To further assess the membrane-sensitive behavior of the nanofoils, the zwitterionic PC was combined with either the negatively charged PG or with the positively charged DOTAP (1,2-dioleoyl-3-trimethylammonium-propane) (Figure S10). At first, L had similar affinity toward PC–PG as to PC, with initial UV irradiation resulting in a decreased ICD value. However, upon exposure to visible light, the large ICD peak reoccurred, suggesting the restoration of the assembled morphology in a reversible manner (Figure 3a). Interestingly, when employing PC–DOTAP, with 20% of the cationic DOTAP lipids, the ICD value for L showed a gradual decrease for each irradiation cycle until it almost entirely disappeared by the end of the second cycle (Figure 3a). When considering S, neither PC–PG nor PC–DOTAP liposomes had a significant effect on the reversible nature of this morphology during the irradiation cycles tested (Figure 3b). This indicates that the tighter packing in the S morphology likely makes the assembled nanofoils more stable and thus less prone to disassembly in the presence of lipid membranes.
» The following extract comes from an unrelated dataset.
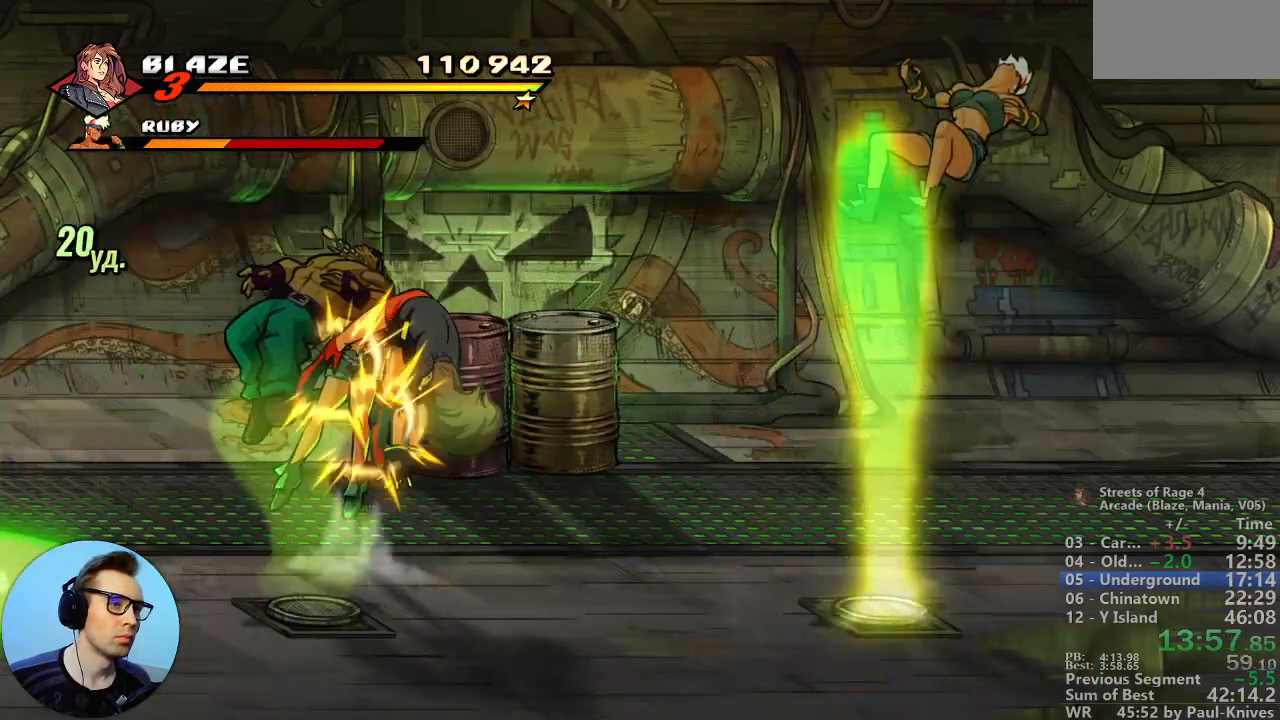
{"dt_ms": 500, "buttons": ["B"], "events": []}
The difference in stability between S and L can be clearly seen when comparing their interactions for the partial negative and partially positive liposomes. The change from 20% negative lipids in PC–PG to 20% positive ones in PC–DOTAP has significant differences for L but not for S. In a single irradiation cycle, in principle, the relative difference in ICD values seems independent of the liposome used (Figure S10e). However, when using multiple UV–vis cycles (Figure 3), one can observe that for L, a marked gradual decrease appears for PC–DOTAP, whereas a more reversible pattern can be seen for PC–PG. This qualitatively suggests that L with several cycles can be dissolved into PC–DOTAP but not into PC–PG. In contrast, S has the least amount of interactions with PG, and for both PC–PG and PC–DOTAP, it shows a reversible attachment; only the absolute values indicate that for PC–DOTAP, more 1-GLFD are attached to the surface, potentially in a monomeric form.
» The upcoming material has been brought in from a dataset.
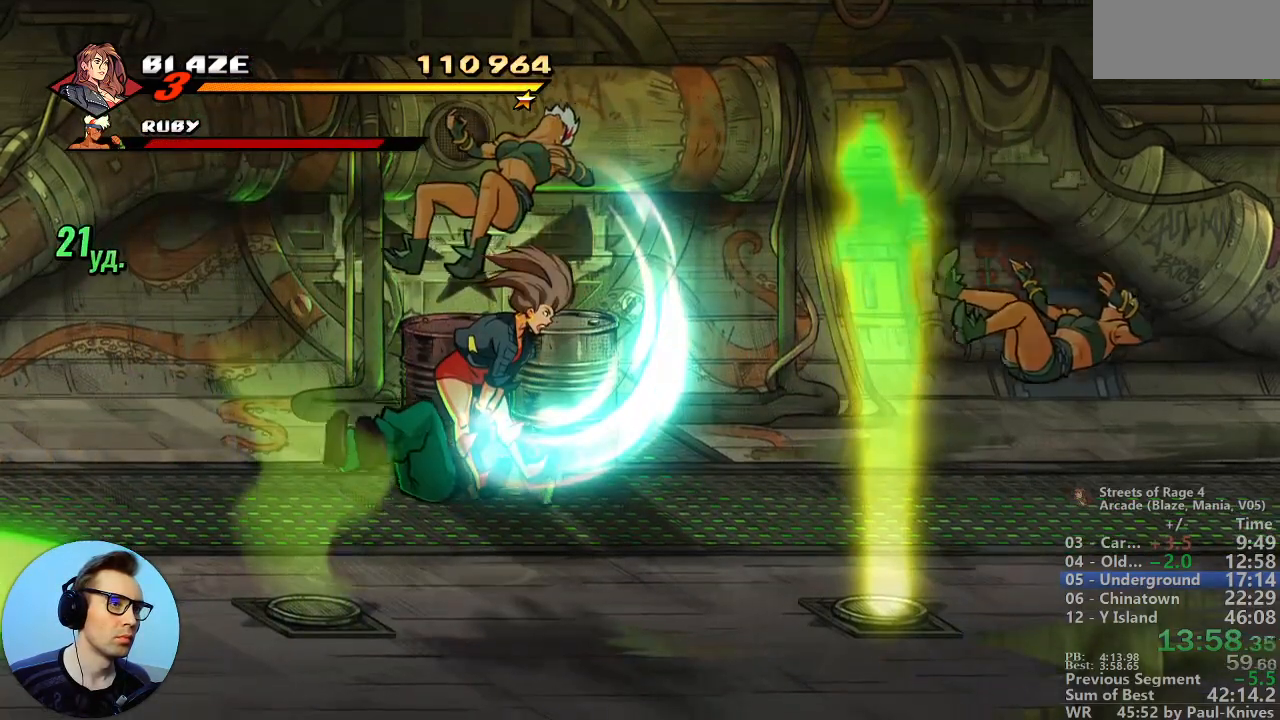
{"dt_ms": 500, "buttons": [], "events": [[117, "B", "up"]]}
Overall, L and S have distinct affinities for liposomes with different lipid compositions. For PC liposomes, L can be transferred into a membrane-associated state that likely results in disassembly of the nanolayer morphology. In the presence of PG or PC–PG liposomes, both L and S assemblies seem to mostly retain their reversible nature. In contrast, L with PC–DOTAP demonstrated a stepwise binding to the lipid bilayer during the irradiation cycles, whereas S preserved its reversible nature.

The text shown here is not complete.